Fast forward to the spring of 2010 and again we find Smith hobbling his way through practice as he mends from another foot injury. The injury limited the young quarterback’s participation to little more than pass skeleton and a few individual drills - certainly not the live bullets that help mold an up-and-coming signal caller into a battle-tested leader.

When you step back and look at the big picture of Geno’s first 12 months as a Mountaineer the one thing that most readily jumps off the page at you can be summed up in two words: lost reps. As we all know, time is a non-renewable resource. Every single practice snap those two injuries cost Smith are snaps he will never get back, and that means all the world to a young quarterback trying to find his stride in a setting and a system that he’s only been immersed in for a year.

If you’re looking for a silver lining around the gray cloud of lost snaps shaped by Geno’s injury-ridden timeline at WVU, consider this: the lion’s share of reps Smith did get while playing behind Jarrett Brown last year were almost all meaningful ones. That does make a significant difference. All the blow-out, mop-up duty in the free world can’t test a young quarterback’s mettle as much as one snap taken with the outcome of a game resting in the balance. That was the case with most of Smith’s reps last year - they mattered.
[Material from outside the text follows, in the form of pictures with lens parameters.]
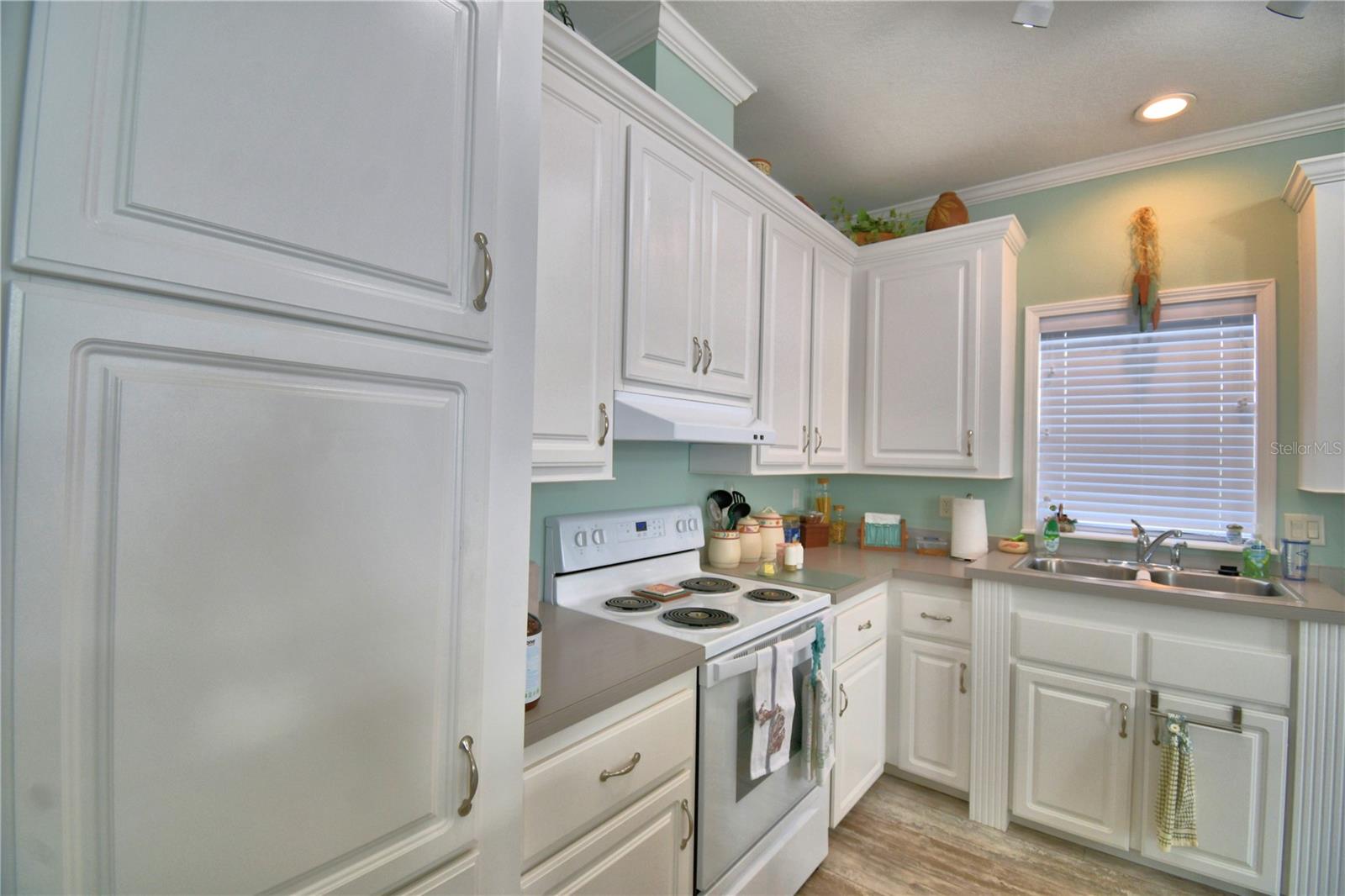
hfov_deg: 100.4
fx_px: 560
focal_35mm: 15
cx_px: 672
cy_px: 448
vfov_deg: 77.3
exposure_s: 1/125
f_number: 4.5
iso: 200
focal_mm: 10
The 47 snaps Smith took against Marshall after Brown exited with a concussion following the fourth play of the game were invaluable. From a situational standpoint, Smith confronted many of the same hardships he’ll see regularly as a starting quarterback at the major college level. Adversity is often exactly the tonic a developing young QB needs to grow, and in last year's Friends of Coal Bowl Geno got more than a dose of it. He was forced to play from behind (WVU trailed for more than 24 minutes during the contest); he was called on to deliver in the clutch (Smith’s 13-yard strike to Jock Sanders on fourth and 10 early in the second half was as savvy a play as you will see and it served as the turning point of the game); and he was forced to make big league throws to ignite his team (Smith’s perfectly delivered 33-yard TD strike to Alric Arnett came with less than thirteen minutes remaining and with the Mountaineers clinging to a narrow 10-7 lead).

In all three scenarios Smith responded with a poise and level of field smarts beyond his years, and that’s a very positive sign for the Mountaineers moving forward.

I was in the West Virginia locker room at halftime of the Gator Bowl when the determination was made to keep Jarrett Brown out of action because of his ankle injury. I watched Mountaineer offensive coordinator Jeff Mullen approach Geno near his locker and tell him it was now his show to run the rest of the way. Many true freshman hurled into this situation might lapse into a panic attack replete with Orphan Annie sized eyes, particularly following the pomp and circumstance that surrounded the first half and all of the Bowden‘s-final-game hoopla. But Smith was unflappable. He simply offered a confident nod that might have left you thinking Mullen had merely told him to smile at the cameras on his way back out.

The long and short of it is this: there are no mulligans in the world of injuries. Unable to go back and change things and make up for lost time, we are left to look forward. Every rep matters and in his ongoing effort to make the absolute most of the snaps that lay ahead, Geno Smith will be far too busy to count every hour of the day.

Instead, he’ll simply make every hour of the day count.